= Nicole Duplaix =

Nicole Duplaix (born 1943) is a French-American zoologist, ecologist, teacher, and photographer who specializes in studying otters.

== Biography ==
Duplaix first begin working with otters while volunteering at the Bronx Zoo. She earned her master's degree at the University of Paris in 1966 and 1968. She later studied giant otters in South America. Over two years in this study she managed to identify 249 different individuals. She also helped Suriname officials learn how to preserve giant otters, though they still face endangerment there today and in the rest of South America.

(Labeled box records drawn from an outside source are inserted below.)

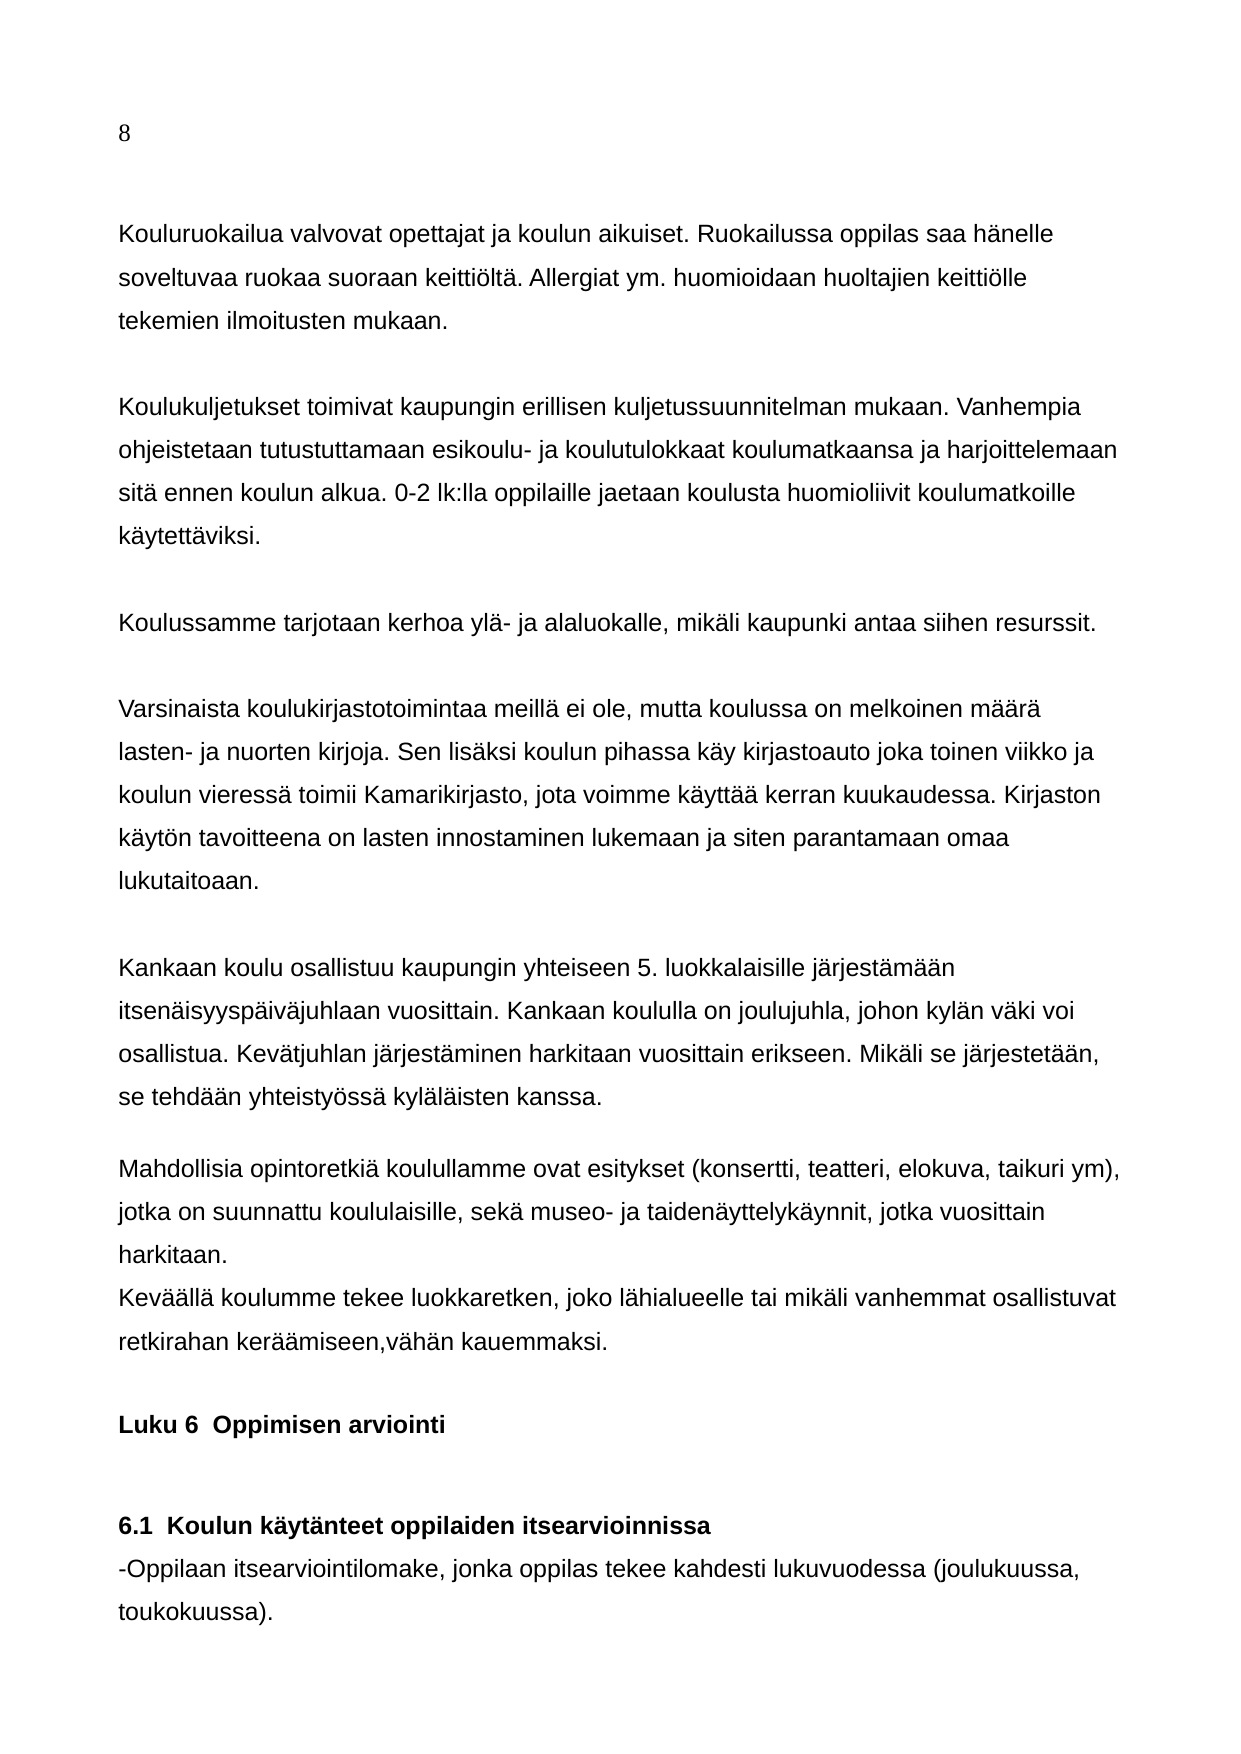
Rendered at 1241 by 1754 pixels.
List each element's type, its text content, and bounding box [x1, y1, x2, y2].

text Varsinaista koulukirjastotoimintaa meillä ei ole, mutta koulussa on melkoinen määrä lasten- ja nuorten kirjoja. Sen lisäksi koulun pihassa käy kirjastoauto joka toinen viikko ja koulun vieressä toimii Kamarikirjasto, jota voimme käyttää kerran kuukaudessa. Kirjaston käytön tavoitteena on lasten innostaminen lukemaan ja siten parantamaan omaa lukutaitoaan. [118, 694, 1122, 895]
text Keväällä koulumme tekee luokkaretken, joko lähialueelle tai mikäli vanhemmat osallistuvat retkirahan keräämiseen,vähän kauemmaksi. [118, 1283, 1122, 1355]
text Koulukuljetukset toimivat kaupungin erillisen kuljetussuunnitelman mukaan. Vanhempia ohjeistetaan tutustuttamaan esikoulu- ja koulutulokkaat koulumatkaansa ja harjoittelemaan sitä ennen koulun alkua. 0-2 lk:lla oppilaille jaetaan koulusta huomioliivit koulumatkoille käytettäviksi. [118, 392, 1122, 550]
text 6.1 Koulun käytänteet oppilaiden itsearvioinnissa [118, 1511, 1122, 1539]
text Luku 6 Oppimisen arviointi [118, 1410, 1122, 1439]
text Koulussamme tarjotaan kerhoa ylä- ja alaluokalle, mikäli kaupunki antaa siihen resurssit. [118, 608, 1122, 636]
text Kouluruokailua valvovat opettajat ja koulun aikuiset. Ruokailussa oppilas saa hänelle soveltuvaa ruokaa suoraan keittiöltä. Allergiat ym. huomioidaan huoltajien keittiölle tekemien ilmoitusten mukaan. [118, 219, 1122, 334]
text -Oppilaan itsearviointilomake, jonka oppilas tekee kahdesti lukuvuodessa (joulukuussa, toukokuussa). [118, 1554, 1122, 1626]
text Mahdollisia opintoretkiä koulullamme ovat esitykset (konsertti, teatteri, elokuva, taikuri ym), jotka on suunnattu koululaisille, sekä museo- ja taidenäyttelykäynnit, jotka vuosittain harkitaan. [118, 1154, 1122, 1269]
text Kankaan koulu osallistuu kaupungin yhteiseen 5. luokkalaisille järjestämään itsenäisyyspäiväjuhlaan vuosittain. Kankaan koululla on joulujuhla, johon kylän väki voi osallistua. Kevätjuhlan järjestäminen harkitaan vuosittain erikseen. Mikäli se järjestetään, se tehdään yhteistyössä kyläläisten kanssa. [118, 953, 1122, 1111]
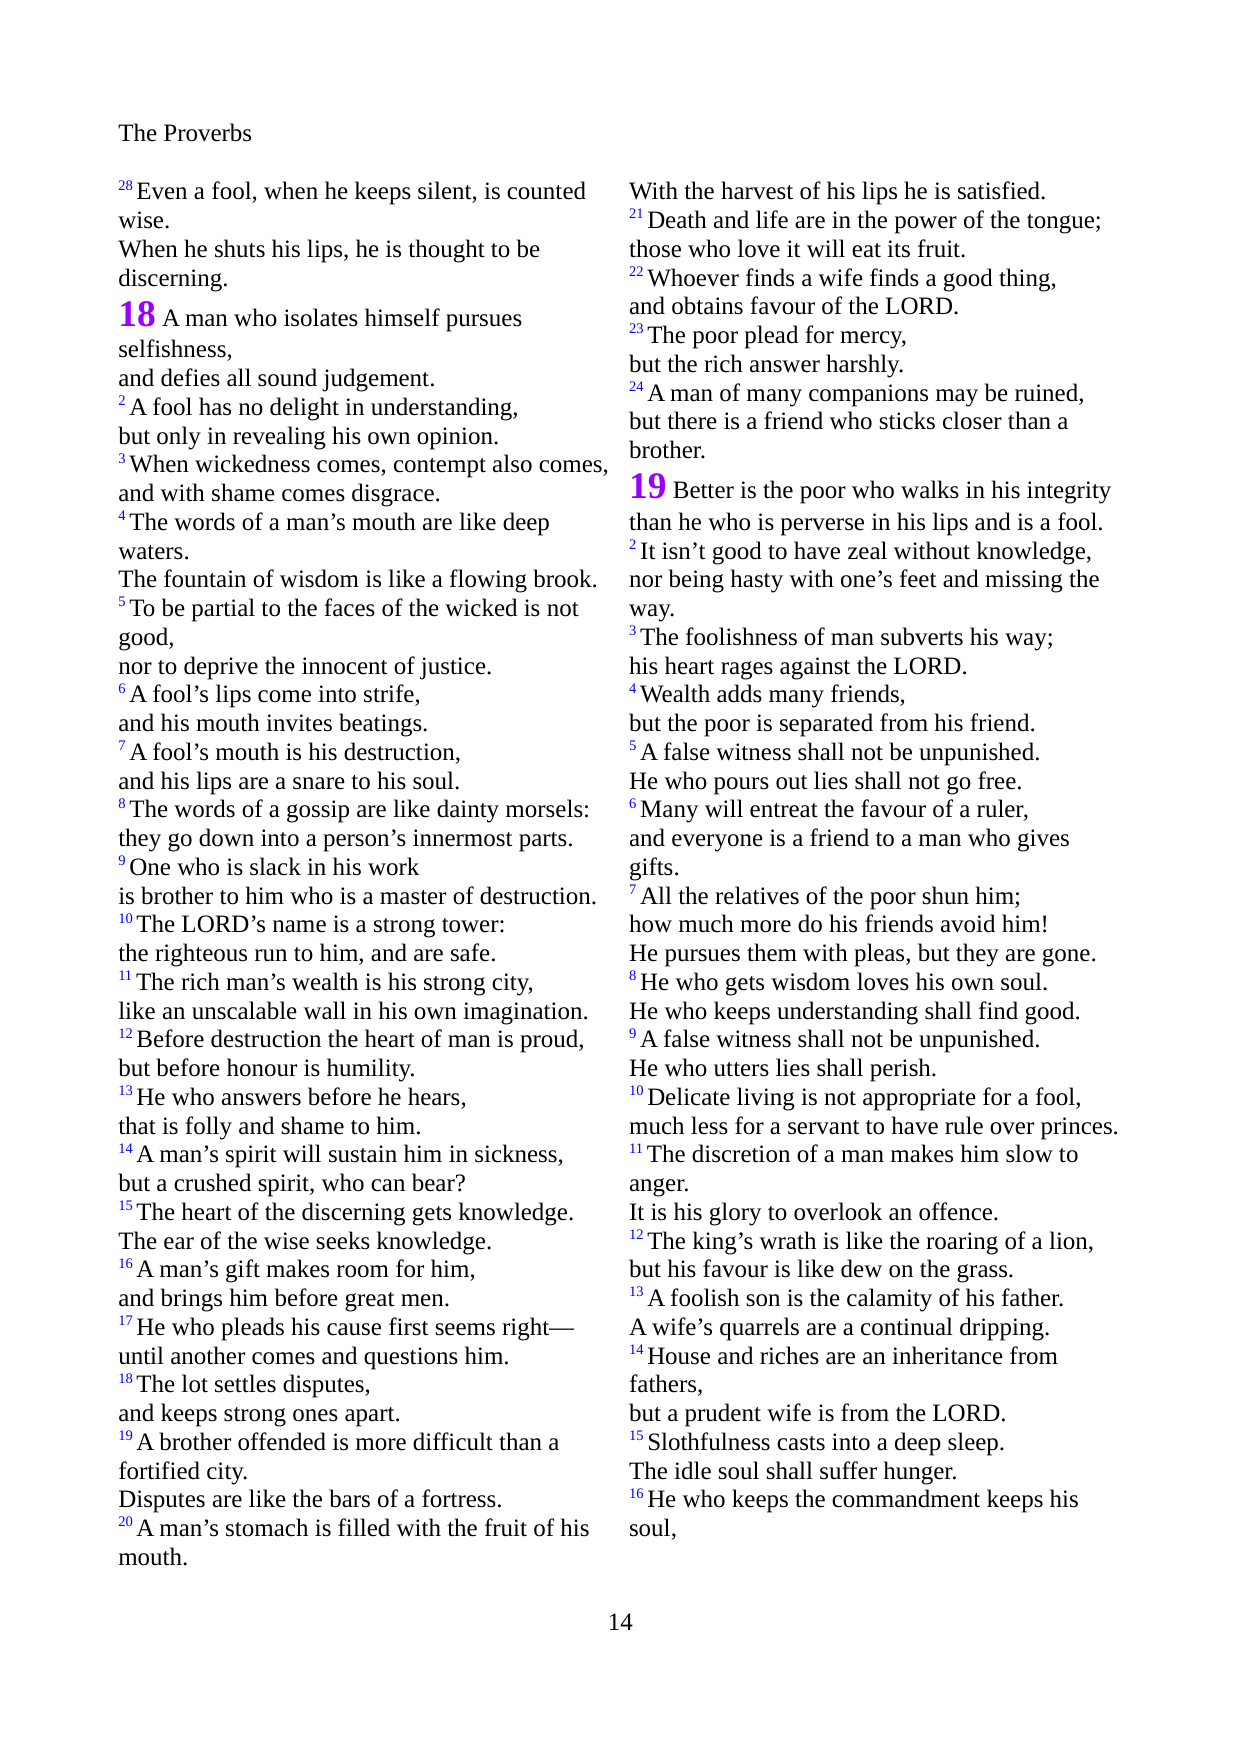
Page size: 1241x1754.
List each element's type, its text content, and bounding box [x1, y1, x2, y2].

text 5 A false witness shall not be unpunished. [629, 737, 1122, 766]
text but the rich answer harshly. [629, 349, 1122, 378]
text 18 The lot settles disputes, [118, 1369, 611, 1398]
text 15 The heart of the discerning gets knowledge. [118, 1197, 611, 1226]
text 13 A foolish son is the calamity of his father. [629, 1283, 1122, 1312]
text they go down into a person’s innermost parts. [118, 823, 611, 852]
text 16 He who keeps the commandment keeps his soul, [629, 1484, 1122, 1542]
text than he who is perverse in his lips and is a fool. [629, 507, 1122, 536]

She later returned to the University of Paris to complete her PhD. Her 1980 dissertation focused on the giant otters of Suriname's Kaboeri Creek and the phylogeny of the 13 species of otters. She also is a co-founder of TRAFFIC in 1973 which monitors the trade in wildlife worldwide. There are now over 16 TRAFFIC offices around the world which have played a major role in documenting and curbing illegal animal trade. In 1974 she created the IUCN-SSC Otter Specialist Group for the International Union of Conservation for Nature. Today the Group has over 300 members dedicated to global otter conservation.

Duplaix lives in Oregon and is a senior instructor at Oregon State University's Department of Fisheries and Wildlife.

== Awards ==
Sir Peter Scott Award for Conservation Merit (2019).